## Exercise
Leaving out all pictures, transcribe the lines below exactly, from the first through the line containing "Under certain circumstances, an".

## Input for this task
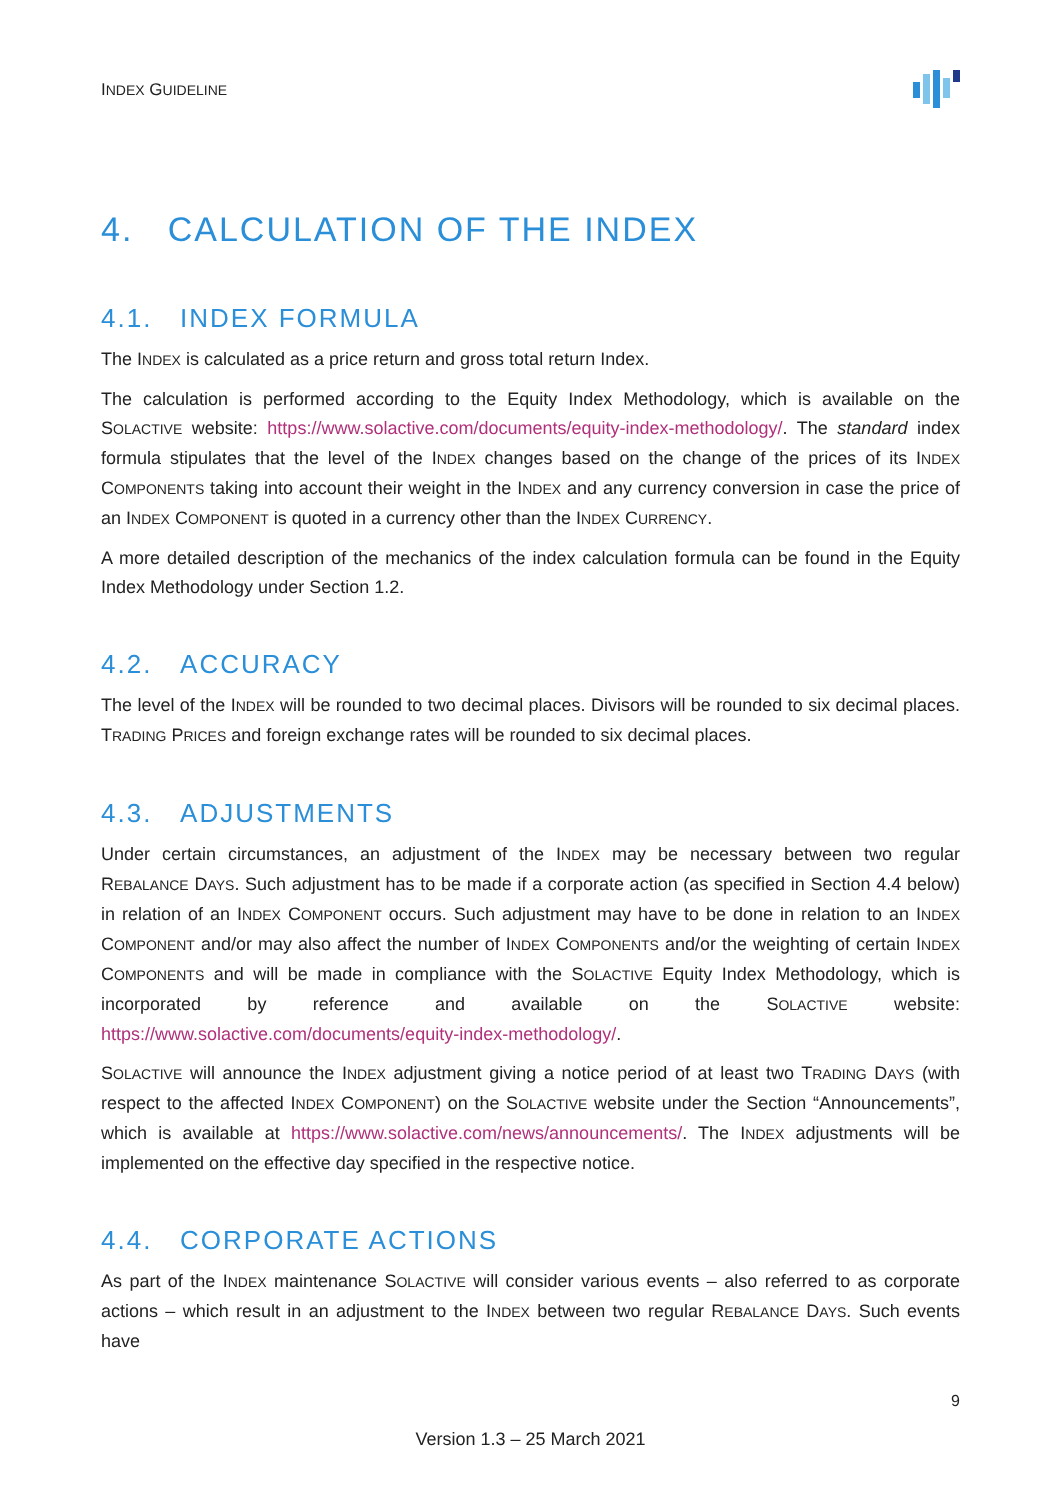INDEX GUIDELINE
4. CALCULATION OF THE INDEX
4.1. INDEX FORMULA
The INDEX is calculated as a price return and gross total return Index.
The calculation is performed according to the Equity Index Methodology, which is available on the SOLACTIVE website: https://www.solactive.com/documents/equity-index-methodology/. The standard index formula stipulates that the level of the INDEX changes based on the change of the prices of its INDEX COMPONENTS taking into account their weight in the INDEX and any currency conversion in case the price of an INDEX COMPONENT is quoted in a currency other than the INDEX CURRENCY.
A more detailed description of the mechanics of the index calculation formula can be found in the Equity Index Methodology under Section 1.2.
4.2. ACCURACY
The level of the INDEX will be rounded to two decimal places. Divisors will be rounded to six decimal places. TRADING PRICES and foreign exchange rates will be rounded to six decimal places.
4.3. ADJUSTMENTS
Under certain circumstances, an adjustment of the INDEX may be necessary between two regular REBALANCE DAYS. Such adjustment has to be made if a corporate action (as specified in Section 4.4 below) in relation of an INDEX COMPONENT occurs. Such adjustment may have to be done in relation to an INDEX COMPONENT and/or may also affect the number of INDEX COMPONENTS and/or the weighting of certain INDEX COMPONENTS and will be made in compliance with the SOLACTIVE Equity Index Methodology, which is incorporated by reference and available on the SOLACTIVE website: https://www.solactive.com/documents/equity-index-methodology/.
SOLACTIVE will announce the INDEX adjustment giving a notice period of at least two TRADING DAYS (with respect to the affected INDEX COMPONENT) on the SOLACTIVE website under the Section “Announcements”, which is available at https://www.solactive.com/news/announcements/. The INDEX adjustments will be implemented on the effective day specified in the respective notice.
4.4. CORPORATE ACTIONS
As part of the INDEX maintenance SOLACTIVE will consider various events – also referred to as corporate actions – which result in an adjustment to the INDEX between two regular REBALANCE DAYS. Such events have
9
Version 1.3 – 25 March 2021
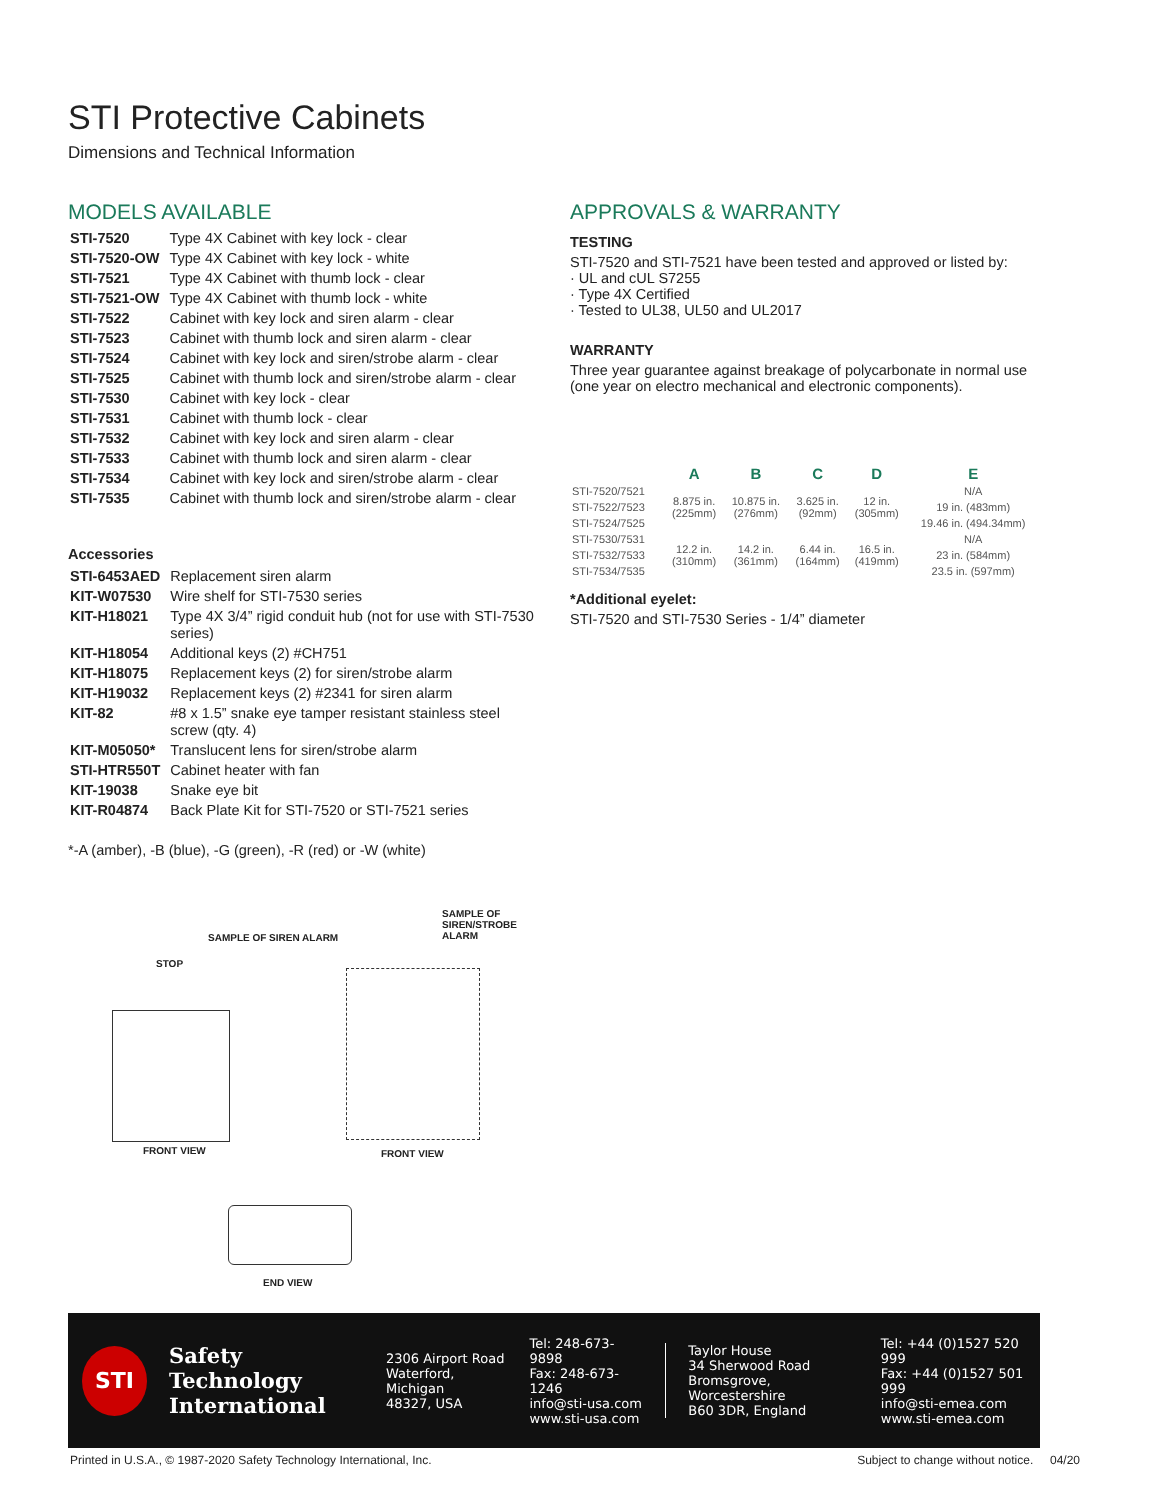STI Protective Cabinets
Dimensions and Technical Information
MODELS AVAILABLE
| STI-7520 | Type 4X Cabinet with key lock - clear |
| STI-7520-OW | Type 4X Cabinet with key lock - white |
| STI-7521 | Type 4X Cabinet with thumb lock - clear |
| STI-7521-OW | Type 4X Cabinet with thumb lock - white |
| STI-7522 | Cabinet with key lock and siren alarm - clear |
| STI-7523 | Cabinet with thumb lock and siren alarm - clear |
| STI-7524 | Cabinet with key lock and siren/strobe alarm - clear |
| STI-7525 | Cabinet with thumb lock and siren/strobe alarm - clear |
| STI-7530 | Cabinet with key lock - clear |
| STI-7531 | Cabinet with thumb lock - clear |
| STI-7532 | Cabinet with key lock and siren alarm - clear |
| STI-7533 | Cabinet with thumb lock and siren alarm - clear |
| STI-7534 | Cabinet with key lock and siren/strobe alarm - clear |
| STI-7535 | Cabinet with thumb lock and siren/strobe alarm - clear |
Accessories
| STI-6453AED | Replacement siren alarm |
| KIT-W07530 | Wire shelf for STI-7530 series |
| KIT-H18021 | Type 4X 3/4” rigid conduit hub (not for use with STI-7530 series) |
| KIT-H18054 | Additional keys (2) #CH751 |
| KIT-H18075 | Replacement keys (2) for siren/strobe alarm |
| KIT-H19032 | Replacement keys (2) #2341 for siren alarm |
| KIT-82 | #8 x 1.5” snake eye tamper resistant stainless steel screw (qty. 4) |
| KIT-M05050* | Translucent lens for siren/strobe alarm |
| STI-HTR550T | Cabinet heater with fan |
| KIT-19038 | Snake eye bit |
| KIT-R04874 | Back Plate Kit for STI-7520 or STI-7521 series |
*-A (amber), -B (blue), -G (green), -R (red) or -W (white)
APPROVALS & WARRANTY
TESTING
STI-7520 and STI-7521 have been tested and approved or listed by:
· UL and cUL S7255
· Type 4X Certified
· Tested to UL38, UL50 and UL2017
WARRANTY
Three year guarantee against breakage of polycarbonate in normal use (one year on electro mechanical and electronic components).
| | A | B | C | D | E |
| --- | --- | --- | --- | --- | --- |
| STI-7520/7521 | 8.875 in. (225mm) | 10.875 in. (276mm) | 3.625 in. (92mm) | 12 in. (305mm) | N/A |
| STI-7522/7523 | | | | | 19 in. (483mm) |
| STI-7524/7525 | | | | | 19.46 in. (494.34mm) |
| STI-7530/7531 | 12.2 in. (310mm) | 14.2 in. (361mm) | 6.44 in. (164mm) | 16.5 in. (419mm) | N/A |
| STI-7532/7533 | | | | | 23 in. (584mm) |
| STI-7534/7535 | | | | | 23.5 in. (597mm) |
*Additional eyelet:
STI-7520 and STI-7530 Series - 1/4” diameter
SAMPLE OF SIREN ALARM
STOP
FRONT VIEW
SAMPLE OF SIREN/STROBE ALARM
FRONT VIEW
END VIEW
STI
Safety Technology International
2306 Airport Road
Waterford, Michigan
48327, USA
Tel: 248-673-9898
Fax: 248-673-1246
info@sti-usa.com
www.sti-usa.com
Taylor House
34 Sherwood Road
Bromsgrove, Worcestershire
B60 3DR, England
Tel: +44 (0)1527 520 999
Fax: +44 (0)1527 501 999
info@sti-emea.com
www.sti-emea.com
Printed in U.S.A., © 1987-2020 Safety Technology International, Inc. Subject to change without notice. 04/20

## Exercise result
INDEX GUIDELINE
4. CALCULATION OF THE INDEX
4.1. INDEX FORMULA
The INDEX is calculated as a price return and gross total return Index.
The calculation is performed according to the Equity Index Methodology, which is available on the SOLACTIVE website: https://www.solactive.com/documents/equity-index-methodology/. The standard index formula stipulates that the level of the INDEX changes based on the change of the prices of its INDEX COMPONENTS taking into account their weight in the INDEX and any currency conversion in case the price of an INDEX COMPONENT is quoted in a currency other than the INDEX CURRENCY.
A more detailed description of the mechanics of the index calculation formula can be found in the Equity Index Methodology under Section 1.2.
4.2. ACCURACY
The level of the INDEX will be rounded to two decimal places. Divisors will be rounded to six decimal places. TRADING PRICES and foreign exchange rates will be rounded to six decimal places.
4.3. ADJUSTMENTS
Under certain circumstances, an adjustment of the INDEX may be necessary between two regular REBALANCE DAYS. Such adjustment has to be made if a corporate action (as specified in Section 4.4 below) in relation of an INDEX COMPONENT occurs. Such adjustment may have to be done in relation to an INDEX COMPONENT and/or may also affect the number of INDEX COMPONENTS and/or the weighting of certain INDEX COMPONENTS and will be made in compliance with the SOLACTIVE Equity Index Methodology, which is incorporated by reference and available on the SOLACTIVE website: https://www.solactive.com/documents/equity-index-methodology/.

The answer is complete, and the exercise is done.